Fenomena ini berdampak jauh pada kinerja organisasi. Pesona kekuasaan membuat sebagian elite NU—kendati dalam jumlah kecil—cenderung abai terhadap nilai-nilai Islam yang dianut NU. Akibatnya, ada kecenderungan NU dijadikan media untuk proses tawar-menawar politik dan alat —kendati mungkin sangat samar —untuk mendulang dukungan yang berorientasi politik praktis atau kepentingan sempit di luar kepentingan jam’iyah, warga, atau bahkan di luar kepentingan bangsa dan negara.
Pada gilirannya, tragedi semacam itu juga menimpa sebagian pesantren. Entah karena latah, sebagian tokoh pesantren juga tertulari virus syahwat politik kekuasaan. Pesantren terkelupas dari visi luhurnya. Dampak yang mulai terlihat, pesantren secara samar-samar mulai ditinggal masyarakat luas.

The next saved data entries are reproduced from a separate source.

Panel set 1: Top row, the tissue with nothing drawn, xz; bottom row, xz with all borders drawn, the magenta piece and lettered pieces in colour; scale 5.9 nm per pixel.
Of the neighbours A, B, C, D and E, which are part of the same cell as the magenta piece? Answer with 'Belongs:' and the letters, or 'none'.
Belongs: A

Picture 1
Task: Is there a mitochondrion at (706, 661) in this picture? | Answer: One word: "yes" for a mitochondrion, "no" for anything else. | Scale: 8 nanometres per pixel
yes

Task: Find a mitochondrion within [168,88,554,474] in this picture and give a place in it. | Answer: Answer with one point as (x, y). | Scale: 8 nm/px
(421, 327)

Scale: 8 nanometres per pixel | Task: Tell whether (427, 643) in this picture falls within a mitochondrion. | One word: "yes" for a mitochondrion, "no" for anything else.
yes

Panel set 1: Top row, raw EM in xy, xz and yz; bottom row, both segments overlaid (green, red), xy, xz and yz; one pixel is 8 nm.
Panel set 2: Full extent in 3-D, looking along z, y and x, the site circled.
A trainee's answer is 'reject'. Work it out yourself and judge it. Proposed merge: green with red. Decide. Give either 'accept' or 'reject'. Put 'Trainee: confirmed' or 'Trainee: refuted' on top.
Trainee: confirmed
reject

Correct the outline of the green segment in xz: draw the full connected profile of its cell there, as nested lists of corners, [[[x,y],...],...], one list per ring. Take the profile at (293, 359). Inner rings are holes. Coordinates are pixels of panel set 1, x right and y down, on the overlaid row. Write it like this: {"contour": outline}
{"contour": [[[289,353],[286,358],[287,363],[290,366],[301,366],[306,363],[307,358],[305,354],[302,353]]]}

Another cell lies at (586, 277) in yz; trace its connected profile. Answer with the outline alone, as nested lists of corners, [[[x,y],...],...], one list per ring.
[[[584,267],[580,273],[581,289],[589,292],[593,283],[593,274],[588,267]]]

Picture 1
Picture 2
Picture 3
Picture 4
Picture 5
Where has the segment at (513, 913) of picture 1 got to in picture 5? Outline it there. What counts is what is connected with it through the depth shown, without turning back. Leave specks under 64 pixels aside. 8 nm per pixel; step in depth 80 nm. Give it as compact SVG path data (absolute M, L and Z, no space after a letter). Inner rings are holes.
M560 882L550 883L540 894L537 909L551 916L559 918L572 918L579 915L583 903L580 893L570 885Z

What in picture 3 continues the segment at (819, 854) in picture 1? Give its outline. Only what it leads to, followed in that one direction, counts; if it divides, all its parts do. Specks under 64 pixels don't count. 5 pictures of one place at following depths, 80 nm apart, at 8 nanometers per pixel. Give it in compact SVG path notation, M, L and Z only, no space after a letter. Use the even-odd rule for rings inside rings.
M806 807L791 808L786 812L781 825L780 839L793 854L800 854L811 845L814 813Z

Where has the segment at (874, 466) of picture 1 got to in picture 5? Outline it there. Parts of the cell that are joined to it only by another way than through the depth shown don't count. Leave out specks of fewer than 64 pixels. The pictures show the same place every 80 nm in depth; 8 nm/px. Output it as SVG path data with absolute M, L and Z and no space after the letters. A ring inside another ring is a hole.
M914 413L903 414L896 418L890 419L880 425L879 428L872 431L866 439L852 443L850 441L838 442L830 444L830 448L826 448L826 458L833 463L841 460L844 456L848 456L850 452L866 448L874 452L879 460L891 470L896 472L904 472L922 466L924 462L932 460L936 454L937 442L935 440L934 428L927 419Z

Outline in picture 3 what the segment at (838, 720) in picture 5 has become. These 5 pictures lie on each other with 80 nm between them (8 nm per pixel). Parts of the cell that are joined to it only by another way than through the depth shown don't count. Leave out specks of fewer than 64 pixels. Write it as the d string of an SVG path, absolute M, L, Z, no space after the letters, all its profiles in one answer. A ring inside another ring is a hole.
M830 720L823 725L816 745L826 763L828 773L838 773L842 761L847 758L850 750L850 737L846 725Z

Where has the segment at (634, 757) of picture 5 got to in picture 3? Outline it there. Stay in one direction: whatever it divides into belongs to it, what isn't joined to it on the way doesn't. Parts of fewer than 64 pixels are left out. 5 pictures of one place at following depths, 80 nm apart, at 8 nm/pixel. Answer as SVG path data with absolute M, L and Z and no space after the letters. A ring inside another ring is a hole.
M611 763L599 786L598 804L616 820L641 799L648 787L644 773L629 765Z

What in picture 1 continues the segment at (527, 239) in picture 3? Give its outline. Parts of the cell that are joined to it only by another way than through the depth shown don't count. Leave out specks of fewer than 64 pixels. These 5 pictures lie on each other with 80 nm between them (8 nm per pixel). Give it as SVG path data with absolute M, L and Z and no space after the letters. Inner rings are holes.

Keberlangsungan yang dialami NU dan pesantren itu akan menjadikan Indonesia kehilangan civil society yang cukup kokoh. Pada gilirannya, dominasi negara akan kian mencengkeram kuat masyarakat akar rumput.
Kondisi semacam itu menuntut elite NU dan pesantren untuk bersikap lebih arif. Para tokoh NU dan pesantren perlu segera berefleksi kritis. Mereka niscaya mengembangkan diskursus dan praksis yang mengarah kepada pengembangan pendidikan, sosial, ekonomi, keagamaan, dan politik yang lebih transformatif yang membuat bangsa ini lebih merasa sejuk dan sejahtera.
Muktamar kali ini merupakan momen paling tepat untuk memulai hal itu; atau NU dan juga pesantren akan menjadi sekadar gelembung busa yang tanpa arti signifikan bagi Islam, masyarakat, dan bangsa ini pada masa-masa depan.